◆ GOAL OF THE EXERCISE ◆
A single number is the answer: the count of lines below that contain "minimal".

◆ EXERCISE DATA ◆
*-*-*

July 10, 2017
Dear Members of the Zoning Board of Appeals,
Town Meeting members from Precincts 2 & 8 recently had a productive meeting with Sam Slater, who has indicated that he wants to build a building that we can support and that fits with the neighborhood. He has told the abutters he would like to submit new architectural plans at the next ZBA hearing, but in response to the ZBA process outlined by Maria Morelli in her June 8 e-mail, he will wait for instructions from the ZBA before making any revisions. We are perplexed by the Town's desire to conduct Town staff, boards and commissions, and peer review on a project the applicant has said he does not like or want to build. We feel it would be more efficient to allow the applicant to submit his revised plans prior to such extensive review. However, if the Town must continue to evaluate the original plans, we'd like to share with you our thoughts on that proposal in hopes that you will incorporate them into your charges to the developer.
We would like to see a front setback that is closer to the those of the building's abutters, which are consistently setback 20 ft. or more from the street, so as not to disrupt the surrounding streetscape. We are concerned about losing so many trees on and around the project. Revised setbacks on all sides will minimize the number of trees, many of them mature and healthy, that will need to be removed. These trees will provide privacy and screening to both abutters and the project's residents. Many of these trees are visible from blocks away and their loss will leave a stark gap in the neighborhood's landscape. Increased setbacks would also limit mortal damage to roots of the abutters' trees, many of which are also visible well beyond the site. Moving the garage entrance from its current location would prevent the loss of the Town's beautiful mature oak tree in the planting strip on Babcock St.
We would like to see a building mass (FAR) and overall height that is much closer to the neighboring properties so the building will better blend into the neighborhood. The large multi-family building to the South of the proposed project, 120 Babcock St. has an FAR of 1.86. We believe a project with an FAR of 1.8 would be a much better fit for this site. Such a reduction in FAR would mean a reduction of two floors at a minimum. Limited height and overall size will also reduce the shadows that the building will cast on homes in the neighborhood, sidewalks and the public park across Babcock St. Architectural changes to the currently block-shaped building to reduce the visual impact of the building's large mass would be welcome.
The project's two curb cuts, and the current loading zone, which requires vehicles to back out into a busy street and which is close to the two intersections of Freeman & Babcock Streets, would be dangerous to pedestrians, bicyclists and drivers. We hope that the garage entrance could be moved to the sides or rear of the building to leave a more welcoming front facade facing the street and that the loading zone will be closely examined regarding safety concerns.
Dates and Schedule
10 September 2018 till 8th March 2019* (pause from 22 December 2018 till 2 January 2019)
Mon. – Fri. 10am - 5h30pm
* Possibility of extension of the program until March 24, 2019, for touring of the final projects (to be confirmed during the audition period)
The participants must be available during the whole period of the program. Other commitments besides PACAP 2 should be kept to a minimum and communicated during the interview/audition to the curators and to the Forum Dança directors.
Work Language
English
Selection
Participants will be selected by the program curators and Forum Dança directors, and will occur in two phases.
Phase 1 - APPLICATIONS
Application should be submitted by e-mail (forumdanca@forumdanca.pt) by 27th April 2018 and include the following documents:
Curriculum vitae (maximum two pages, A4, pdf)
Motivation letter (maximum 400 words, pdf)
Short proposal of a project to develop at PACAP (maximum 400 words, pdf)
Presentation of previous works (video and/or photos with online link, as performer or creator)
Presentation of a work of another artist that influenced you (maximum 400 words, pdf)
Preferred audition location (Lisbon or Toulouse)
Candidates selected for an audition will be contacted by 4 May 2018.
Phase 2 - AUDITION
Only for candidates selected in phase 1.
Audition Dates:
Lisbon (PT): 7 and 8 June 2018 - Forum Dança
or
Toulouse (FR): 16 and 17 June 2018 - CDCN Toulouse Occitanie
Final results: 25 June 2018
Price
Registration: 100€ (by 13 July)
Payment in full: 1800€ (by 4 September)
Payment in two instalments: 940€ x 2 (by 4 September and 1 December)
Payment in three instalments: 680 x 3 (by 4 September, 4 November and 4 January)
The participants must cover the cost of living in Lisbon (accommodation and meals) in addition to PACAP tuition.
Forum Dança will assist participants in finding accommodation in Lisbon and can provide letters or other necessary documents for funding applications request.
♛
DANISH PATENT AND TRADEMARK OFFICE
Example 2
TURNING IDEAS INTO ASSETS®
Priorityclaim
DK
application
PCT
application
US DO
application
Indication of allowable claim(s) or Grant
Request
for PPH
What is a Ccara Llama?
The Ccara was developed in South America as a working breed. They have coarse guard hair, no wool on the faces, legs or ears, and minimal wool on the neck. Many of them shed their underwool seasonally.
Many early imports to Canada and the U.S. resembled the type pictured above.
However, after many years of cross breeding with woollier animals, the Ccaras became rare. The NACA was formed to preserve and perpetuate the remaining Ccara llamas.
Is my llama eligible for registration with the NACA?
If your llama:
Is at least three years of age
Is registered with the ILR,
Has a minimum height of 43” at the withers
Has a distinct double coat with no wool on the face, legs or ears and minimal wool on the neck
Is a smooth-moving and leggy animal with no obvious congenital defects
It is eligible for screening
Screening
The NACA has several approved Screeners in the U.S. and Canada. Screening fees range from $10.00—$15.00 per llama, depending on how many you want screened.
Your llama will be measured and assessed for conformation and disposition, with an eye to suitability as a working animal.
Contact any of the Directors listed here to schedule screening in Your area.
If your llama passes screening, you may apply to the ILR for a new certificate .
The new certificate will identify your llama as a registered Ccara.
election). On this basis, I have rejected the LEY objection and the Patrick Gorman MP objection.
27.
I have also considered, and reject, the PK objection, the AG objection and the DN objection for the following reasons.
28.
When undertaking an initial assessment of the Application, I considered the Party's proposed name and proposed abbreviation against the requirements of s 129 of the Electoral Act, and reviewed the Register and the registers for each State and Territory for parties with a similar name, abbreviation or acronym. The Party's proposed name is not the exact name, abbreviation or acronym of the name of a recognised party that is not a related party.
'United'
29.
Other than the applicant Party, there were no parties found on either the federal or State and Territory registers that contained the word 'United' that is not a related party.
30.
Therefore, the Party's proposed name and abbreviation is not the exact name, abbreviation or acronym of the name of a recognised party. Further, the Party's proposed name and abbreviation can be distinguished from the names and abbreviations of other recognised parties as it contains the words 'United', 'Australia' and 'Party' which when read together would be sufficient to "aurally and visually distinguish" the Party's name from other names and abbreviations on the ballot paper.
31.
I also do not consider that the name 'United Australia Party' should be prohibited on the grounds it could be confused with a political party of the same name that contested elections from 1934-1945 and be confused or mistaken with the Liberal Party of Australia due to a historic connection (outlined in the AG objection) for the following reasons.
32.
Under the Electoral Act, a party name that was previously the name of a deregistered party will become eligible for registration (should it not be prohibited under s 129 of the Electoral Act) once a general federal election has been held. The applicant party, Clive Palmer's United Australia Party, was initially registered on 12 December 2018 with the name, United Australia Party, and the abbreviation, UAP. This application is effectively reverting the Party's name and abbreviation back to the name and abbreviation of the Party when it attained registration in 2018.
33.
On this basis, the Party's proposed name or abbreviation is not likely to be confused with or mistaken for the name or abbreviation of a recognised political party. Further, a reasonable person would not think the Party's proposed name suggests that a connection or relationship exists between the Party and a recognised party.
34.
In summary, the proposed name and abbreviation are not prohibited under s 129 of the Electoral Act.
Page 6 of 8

*-*-*

◆ TASK SOLUTION ◆
2